More and more people avoid gluten, whether they suffer from gluten intolerance or celiac disease or not. A recent study indicates that the gluten-free diet increases the intake and the poor metabolism of heavy metals.
Some gluten-free foods could be the culprits
Many of the gluten-free foods that are consumed instead of wheat and other gluten-containing grains are often contaminated with heavy metals.
It is known, for example, that rice or rice-related products have arsenic values which are very high. Besides, some seafood presents relatively high mercury concentrations.
The US study authors evaluated the National Health and Nutrition Examination Survey (NHANES) data
As part of the NHANES survey, around 5000 US citizens were surveyed every year to check their dietary habits and to offer blood and urine samples. The research team evaluated the results of almost 12,000 respondents who participated in these surveys between 2009 and 2012.
Lead, mercury, and cadmium have been determined in blood and urine samples in over 11,300 people, 115 of whom followed a gluten-free diet.
It was found that people with gluten-free diet present significantly higher blood levels of mercury, lead, and cadmium in comparison with the participants who opted for a regular diet.
High arsenic levels have also been discovered
The arsenic levels were also elevated in the urine sample of those who opted for a gluten-free diet.
However, the values hardly differed between persons suffering or not from celiac disease, as long as they did follow a diet lacking in gluten.

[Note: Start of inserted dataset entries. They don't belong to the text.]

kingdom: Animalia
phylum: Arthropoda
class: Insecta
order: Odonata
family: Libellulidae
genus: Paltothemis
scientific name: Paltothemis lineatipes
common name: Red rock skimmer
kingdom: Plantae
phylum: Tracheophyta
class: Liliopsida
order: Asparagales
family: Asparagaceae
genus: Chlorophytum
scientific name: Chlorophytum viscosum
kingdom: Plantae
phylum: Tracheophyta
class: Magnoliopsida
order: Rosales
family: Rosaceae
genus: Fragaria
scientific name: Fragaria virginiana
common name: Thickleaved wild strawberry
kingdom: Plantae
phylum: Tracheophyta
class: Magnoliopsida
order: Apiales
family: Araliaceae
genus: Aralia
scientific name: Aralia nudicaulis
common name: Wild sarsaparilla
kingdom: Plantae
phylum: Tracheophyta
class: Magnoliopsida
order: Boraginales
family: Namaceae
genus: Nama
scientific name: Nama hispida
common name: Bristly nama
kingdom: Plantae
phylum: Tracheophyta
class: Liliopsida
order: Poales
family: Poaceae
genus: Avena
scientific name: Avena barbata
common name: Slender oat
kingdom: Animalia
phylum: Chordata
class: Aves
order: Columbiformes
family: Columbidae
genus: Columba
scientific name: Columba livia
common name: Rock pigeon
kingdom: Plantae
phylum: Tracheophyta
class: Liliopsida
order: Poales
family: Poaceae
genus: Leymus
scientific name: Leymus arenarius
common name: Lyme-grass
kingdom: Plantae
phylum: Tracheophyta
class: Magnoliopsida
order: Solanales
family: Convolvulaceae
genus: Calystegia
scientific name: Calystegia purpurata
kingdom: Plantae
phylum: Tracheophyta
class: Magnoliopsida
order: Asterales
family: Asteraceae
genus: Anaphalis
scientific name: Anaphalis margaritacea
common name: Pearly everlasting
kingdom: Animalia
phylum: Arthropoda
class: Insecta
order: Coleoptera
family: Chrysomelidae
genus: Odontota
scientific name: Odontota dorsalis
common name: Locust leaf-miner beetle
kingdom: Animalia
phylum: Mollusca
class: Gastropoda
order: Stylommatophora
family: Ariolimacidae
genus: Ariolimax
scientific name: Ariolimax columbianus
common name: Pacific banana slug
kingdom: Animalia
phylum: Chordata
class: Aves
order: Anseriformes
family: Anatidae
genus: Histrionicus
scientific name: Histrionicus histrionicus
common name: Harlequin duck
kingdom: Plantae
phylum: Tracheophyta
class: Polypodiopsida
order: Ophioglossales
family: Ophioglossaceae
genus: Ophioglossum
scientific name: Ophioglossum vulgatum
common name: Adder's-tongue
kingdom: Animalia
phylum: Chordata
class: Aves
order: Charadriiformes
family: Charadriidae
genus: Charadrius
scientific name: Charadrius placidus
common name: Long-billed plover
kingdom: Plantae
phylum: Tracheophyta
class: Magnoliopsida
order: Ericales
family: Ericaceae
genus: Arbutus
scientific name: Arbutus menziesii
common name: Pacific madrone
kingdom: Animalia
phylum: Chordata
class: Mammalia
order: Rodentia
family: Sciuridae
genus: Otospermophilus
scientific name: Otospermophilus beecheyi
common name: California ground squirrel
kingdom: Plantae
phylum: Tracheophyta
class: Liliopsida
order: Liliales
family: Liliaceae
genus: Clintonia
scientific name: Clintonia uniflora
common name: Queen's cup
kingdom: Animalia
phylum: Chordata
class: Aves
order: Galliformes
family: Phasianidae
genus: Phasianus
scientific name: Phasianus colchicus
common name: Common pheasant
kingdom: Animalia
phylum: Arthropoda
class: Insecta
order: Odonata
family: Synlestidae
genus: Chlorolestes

This indicates this type of diet as the cause of the increased arsenic concentrations.
The main reason for the increased mercury levels proved to be the seafood consumption.
The researchers noted, however, that these could also be caused by the reduced protein and especially sulfur content associated with gluten-free diets. Since sulfur-containing amino acids are needed to bind heavy metals, their deficiency could also lead to increased serum-metal levels.
On the other hand, cadmium levels were three times higher in smokers, whether they’ve followed a gluten-free diet or not.